Reading text:
====================
The Pre-Trib Rapture In Acts 15:13-18
By Jack Kelley
A number of people have wondered about using Acts 15:13-18 to support my position that the rapture of the church has to precede the beginning of Daniel’s 70th Week. Most of their comments have included a request for a clearer understanding of why I do this, so here it is.
It was almost 20 years after the cross when the Council of Jerusalem took place. James, Peter, Paul, Barnabas, some believers from the Pharisees, and others had gathered to settle the issue of whether Gentiles had to convert to Judaism before they could become Christians. But another question, unspoken, was also on their minds and as Jews it was even more important to them. The unspoken question was, “If not, what’s to become of Israel?”
The Pharisees argued that the path to Christianity for Jews and Gentiles alike had to go through Judaism. To them this meant keeping the Law, being circumcised and following the traditions in addition to recognizing Jesus as the Messiah. Then Peter, Barnabas, and Paul presented a different opinion, based on personally seeing that the gift of the Holy Spirit had been given to the Gentiles. They said because of that, Gentiles should be allowed to come directly into the Church. Now let’s turn to Acts 15:13 for the outcome of the meeting.
====================
Written task 1: Could you return the passage from the Acts 15 article word for word, beginning at the words "The Pre-Trib Rapture" and stopping after "here it is."?

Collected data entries
====================
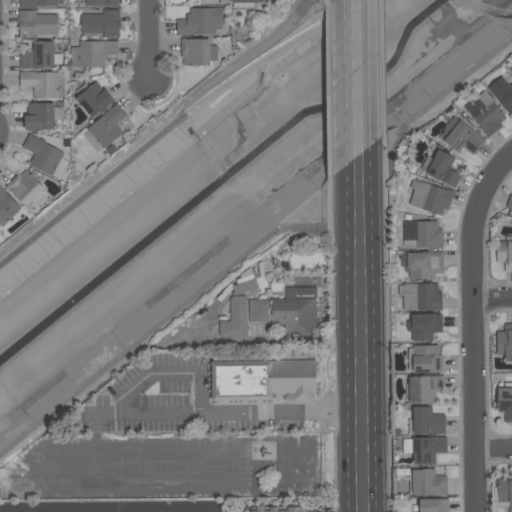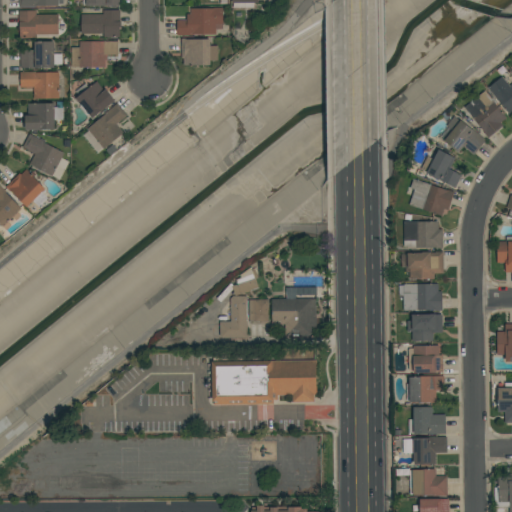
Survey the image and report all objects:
building: (244, 1)
building: (103, 2)
building: (37, 3)
building: (37, 3)
building: (101, 3)
building: (244, 4)
building: (201, 22)
building: (201, 22)
building: (102, 23)
building: (37, 24)
building: (37, 24)
building: (100, 24)
road: (377, 36)
road: (151, 46)
road: (346, 47)
building: (198, 52)
building: (198, 52)
building: (92, 54)
building: (93, 54)
building: (38, 56)
building: (41, 56)
road: (242, 62)
building: (511, 67)
building: (40, 84)
building: (41, 84)
building: (502, 93)
building: (503, 93)
building: (94, 99)
building: (94, 99)
road: (431, 105)
road: (378, 113)
building: (485, 113)
building: (485, 113)
building: (39, 116)
building: (43, 116)
road: (172, 125)
building: (107, 126)
building: (106, 129)
road: (347, 134)
building: (462, 136)
building: (463, 138)
building: (46, 157)
building: (46, 158)
building: (441, 167)
building: (442, 169)
building: (25, 187)
building: (26, 187)
building: (429, 197)
building: (429, 197)
road: (348, 202)
building: (509, 202)
building: (509, 203)
building: (7, 207)
building: (7, 208)
building: (421, 234)
building: (422, 234)
building: (504, 253)
building: (504, 254)
building: (423, 264)
building: (423, 265)
building: (246, 282)
building: (245, 287)
building: (420, 296)
building: (420, 297)
road: (493, 297)
building: (259, 310)
building: (258, 311)
building: (296, 311)
building: (294, 313)
building: (235, 319)
building: (236, 319)
building: (424, 326)
building: (424, 326)
road: (474, 328)
road: (379, 332)
building: (504, 342)
building: (504, 343)
building: (424, 359)
building: (426, 359)
road: (349, 370)
road: (168, 373)
building: (262, 380)
building: (262, 383)
building: (423, 388)
building: (424, 389)
building: (505, 401)
building: (505, 403)
road: (331, 404)
building: (427, 421)
road: (331, 422)
building: (426, 422)
building: (424, 449)
building: (426, 450)
road: (493, 451)
road: (213, 455)
building: (427, 483)
building: (427, 483)
building: (505, 490)
building: (503, 491)
road: (275, 503)
building: (432, 505)
building: (433, 505)
building: (277, 509)
building: (279, 510)
road: (56, 511)
road: (112, 511)
road: (139, 511)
====================
Written task 2: Can you retype all of the records above, line for line, leaving the pictures out of your answer?

Response 1:
The Pre-Trib Rapture In Acts 15:13-18
By Jack Kelley
A number of people have wondered about using Acts 15:13-18 to support my position that the rapture of the church has to precede the beginning of Daniel’s 70th Week. Most of their comments have included a request for a clearer understanding of why I do this, so here it is.

Response 2:
Survey the image and report all objects:
building: (244, 1)
building: (103, 2)
building: (37, 3)
building: (37, 3)
building: (101, 3)
building: (244, 4)
building: (201, 22)
building: (201, 22)
building: (102, 23)
building: (37, 24)
building: (37, 24)
building: (100, 24)
road: (377, 36)
road: (151, 46)
road: (346, 47)
building: (198, 52)
building: (198, 52)
building: (92, 54)
building: (93, 54)
building: (38, 56)
building: (41, 56)
road: (242, 62)
building: (511, 67)
building: (40, 84)
building: (41, 84)
building: (502, 93)
building: (503, 93)
building: (94, 99)
building: (94, 99)
road: (431, 105)
road: (378, 113)
building: (485, 113)
building: (485, 113)
building: (39, 116)
building: (43, 116)
road: (172, 125)
building: (107, 126)
building: (106, 129)
road: (347, 134)
building: (462, 136)
building: (463, 138)
building: (46, 157)
building: (46, 158)
building: (441, 167)
building: (442, 169)
building: (25, 187)
building: (26, 187)
building: (429, 197)
building: (429, 197)
road: (348, 202)
building: (509, 202)
building: (509, 203)
building: (7, 207)
building: (7, 208)
building: (421, 234)
building: (422, 234)
building: (504, 253)
building: (504, 254)
building: (423, 264)
building: (423, 265)
building: (246, 282)
building: (245, 287)
building: (420, 296)
building: (420, 297)
road: (493, 297)
building: (259, 310)
building: (258, 311)
building: (296, 311)
building: (294, 313)
building: (235, 319)
building: (236, 319)
building: (424, 326)
building: (424, 326)
road: (474, 328)
road: (379, 332)
building: (504, 342)
building: (504, 343)
building: (424, 359)
building: (426, 359)
road: (349, 370)
road: (168, 373)
building: (262, 380)
building: (262, 383)
building: (423, 388)
building: (424, 389)
building: (505, 401)
building: (505, 403)
road: (331, 404)
building: (427, 421)
road: (331, 422)
building: (426, 422)
building: (424, 449)
building: (426, 450)
road: (493, 451)
road: (213, 455)
building: (427, 483)
building: (427, 483)
building: (505, 490)
building: (503, 491)
road: (275, 503)
building: (432, 505)
building: (433, 505)
building: (277, 509)
building: (279, 510)
road: (56, 511)
road: (112, 511)
road: (139, 511)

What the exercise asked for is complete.